For the listing that follows, report how many lines contain the string "right", giving the number alone.

DATASET SECTION:

________________

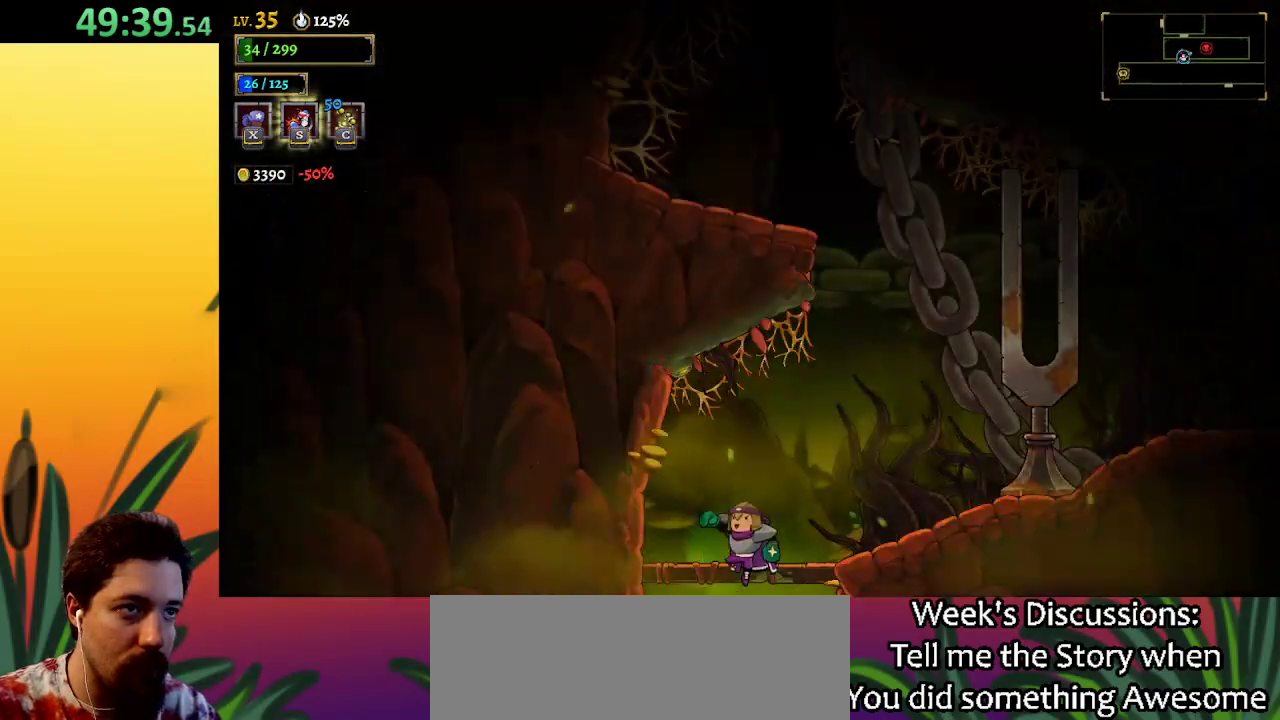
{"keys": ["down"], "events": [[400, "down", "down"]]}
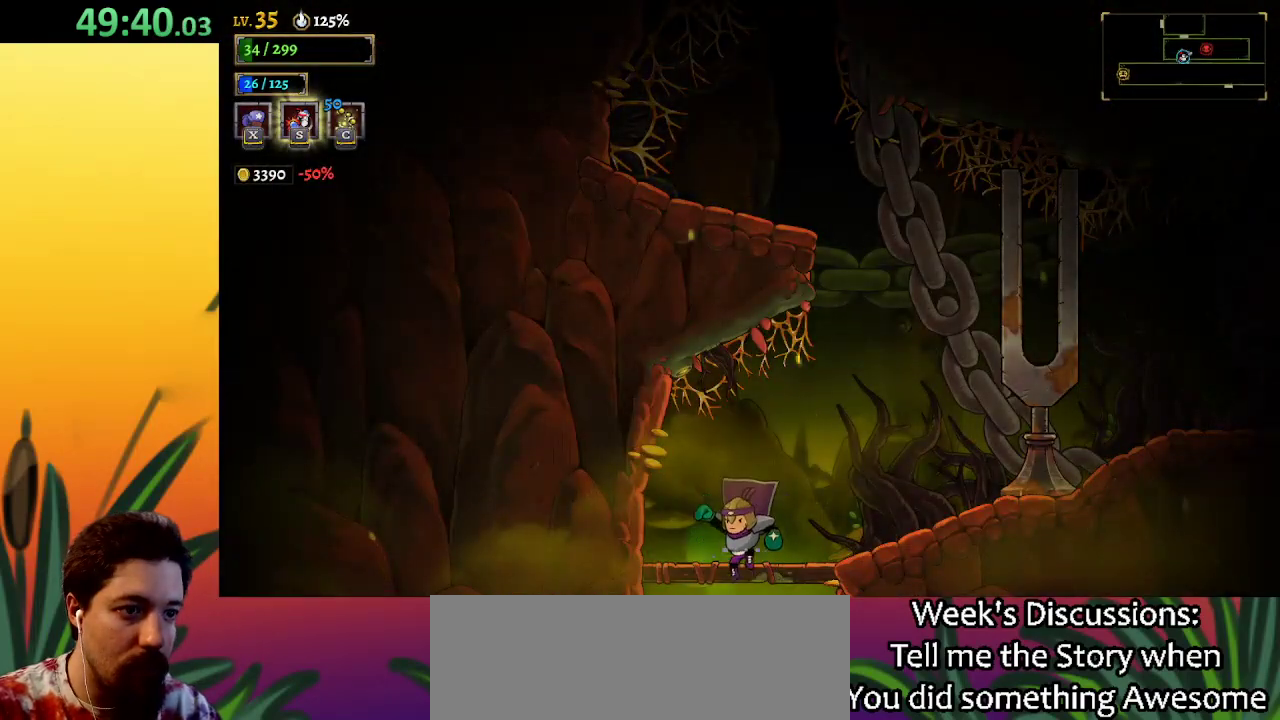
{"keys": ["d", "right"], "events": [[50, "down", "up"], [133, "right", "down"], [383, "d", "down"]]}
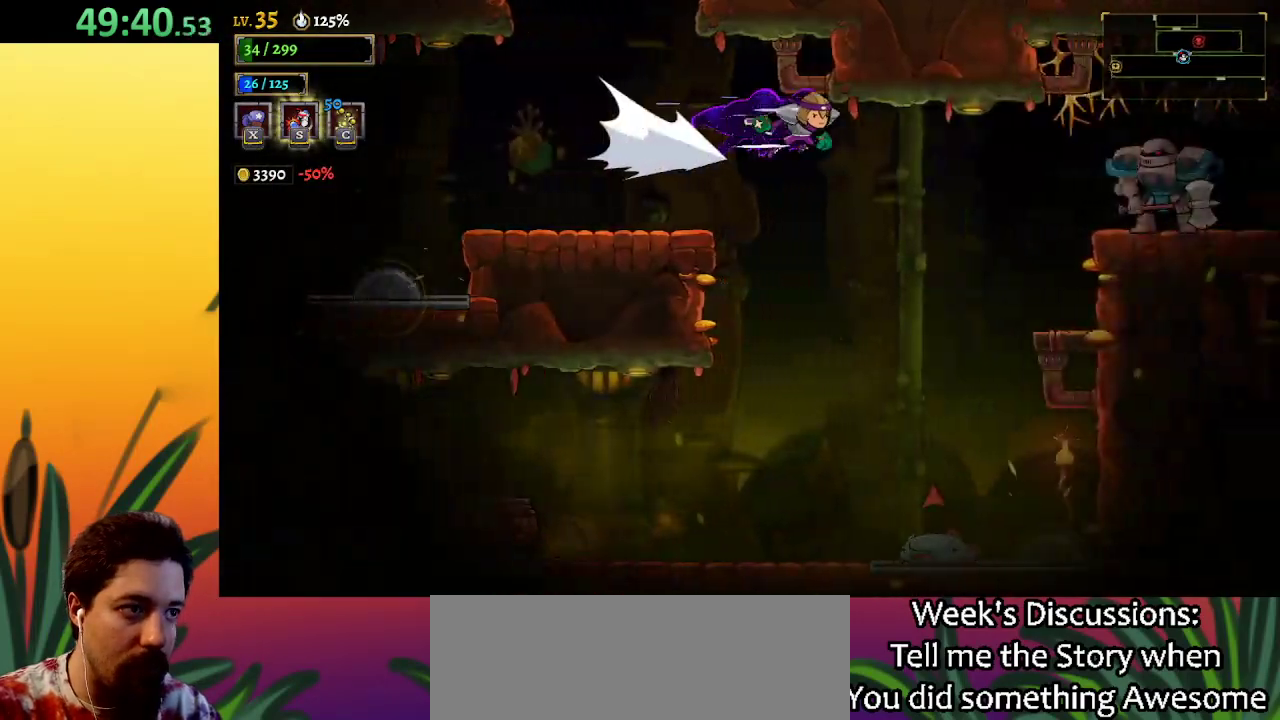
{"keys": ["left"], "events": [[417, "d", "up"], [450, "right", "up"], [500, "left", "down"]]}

________________

RESULT: 2